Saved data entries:
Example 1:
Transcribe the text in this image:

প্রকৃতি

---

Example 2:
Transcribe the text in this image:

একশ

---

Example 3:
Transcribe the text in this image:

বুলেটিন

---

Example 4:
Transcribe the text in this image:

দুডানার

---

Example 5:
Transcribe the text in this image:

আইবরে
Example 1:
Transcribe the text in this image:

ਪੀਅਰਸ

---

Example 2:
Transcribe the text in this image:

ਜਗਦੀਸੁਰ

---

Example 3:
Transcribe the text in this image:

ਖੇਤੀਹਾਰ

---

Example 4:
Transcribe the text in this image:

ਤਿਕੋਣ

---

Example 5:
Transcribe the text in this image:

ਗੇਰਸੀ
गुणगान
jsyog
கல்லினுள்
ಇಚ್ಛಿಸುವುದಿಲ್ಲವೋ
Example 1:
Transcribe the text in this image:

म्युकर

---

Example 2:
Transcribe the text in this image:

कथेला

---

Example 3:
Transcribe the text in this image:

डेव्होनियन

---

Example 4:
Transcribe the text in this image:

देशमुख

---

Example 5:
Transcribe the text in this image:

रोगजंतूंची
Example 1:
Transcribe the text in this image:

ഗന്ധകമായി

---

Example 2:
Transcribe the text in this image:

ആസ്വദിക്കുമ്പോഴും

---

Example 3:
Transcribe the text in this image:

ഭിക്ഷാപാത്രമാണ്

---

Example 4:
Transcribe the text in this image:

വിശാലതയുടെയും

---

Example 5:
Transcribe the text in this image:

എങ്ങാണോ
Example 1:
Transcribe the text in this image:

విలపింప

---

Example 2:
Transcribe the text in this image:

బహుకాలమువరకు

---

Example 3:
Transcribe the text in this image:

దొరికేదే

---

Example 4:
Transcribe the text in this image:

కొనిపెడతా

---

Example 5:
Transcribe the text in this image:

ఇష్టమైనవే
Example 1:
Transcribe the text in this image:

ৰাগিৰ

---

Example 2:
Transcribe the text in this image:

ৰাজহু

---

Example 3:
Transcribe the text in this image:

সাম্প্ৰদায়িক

TASK ITEM:
Your answer must be every record above, set down exactly as written.

ANSWER:
Example 1:
Transcribe the text in this image:

প্রকৃতি

---

Example 2:
Transcribe the text in this image:

একশ

---

Example 3:
Transcribe the text in this image:

বুলেটিন

---

Example 4:
Transcribe the text in this image:

দুডানার

---

Example 5:
Transcribe the text in this image:

আইবরে
Example 1:
Transcribe the text in this image:

ਪੀਅਰਸ

---

Example 2:
Transcribe the text in this image:

ਜਗਦੀਸੁਰ

---

Example 3:
Transcribe the text in this image:

ਖੇਤੀਹਾਰ

---

Example 4:
Transcribe the text in this image:

ਤਿਕੋਣ

---

Example 5:
Transcribe the text in this image:

ਗੇਰਸੀ
गुणगान
jsyog
கல்லினுள்
ಇಚ್ಛಿಸುವುದಿಲ್ಲವೋ
Example 1:
Transcribe the text in this image:

म्युकर

---

Example 2:
Transcribe the text in this image:

कथेला

---

Example 3:
Transcribe the text in this image:

डेव्होनियन

---

Example 4:
Transcribe the text in this image:

देशमुख

---

Example 5:
Transcribe the text in this image:

रोगजंतूंची
Example 1:
Transcribe the text in this image:

ഗന്ധകമായി

---

Example 2:
Transcribe the text in this image:

ആസ്വദിക്കുമ്പോഴും

---

Example 3:
Transcribe the text in this image:

ഭിക്ഷാപാത്രമാണ്

---

Example 4:
Transcribe the text in this image:

വിശാലതയുടെയും

---

Example 5:
Transcribe the text in this image:

എങ്ങാണോ
Example 1:
Transcribe the text in this image:

విలపింప

---

Example 2:
Transcribe the text in this image:

బహుకాలమువరకు

---

Example 3:
Transcribe the text in this image:

దొరికేదే

---

Example 4:
Transcribe the text in this image:

కొనిపెడతా

---

Example 5:
Transcribe the text in this image:

ఇష్టమైనవే
Example 1:
Transcribe the text in this image:

ৰাগিৰ

---

Example 2:
Transcribe the text in this image:

ৰাজহু

---

Example 3:
Transcribe the text in this image:

সাম্প্ৰদায়িক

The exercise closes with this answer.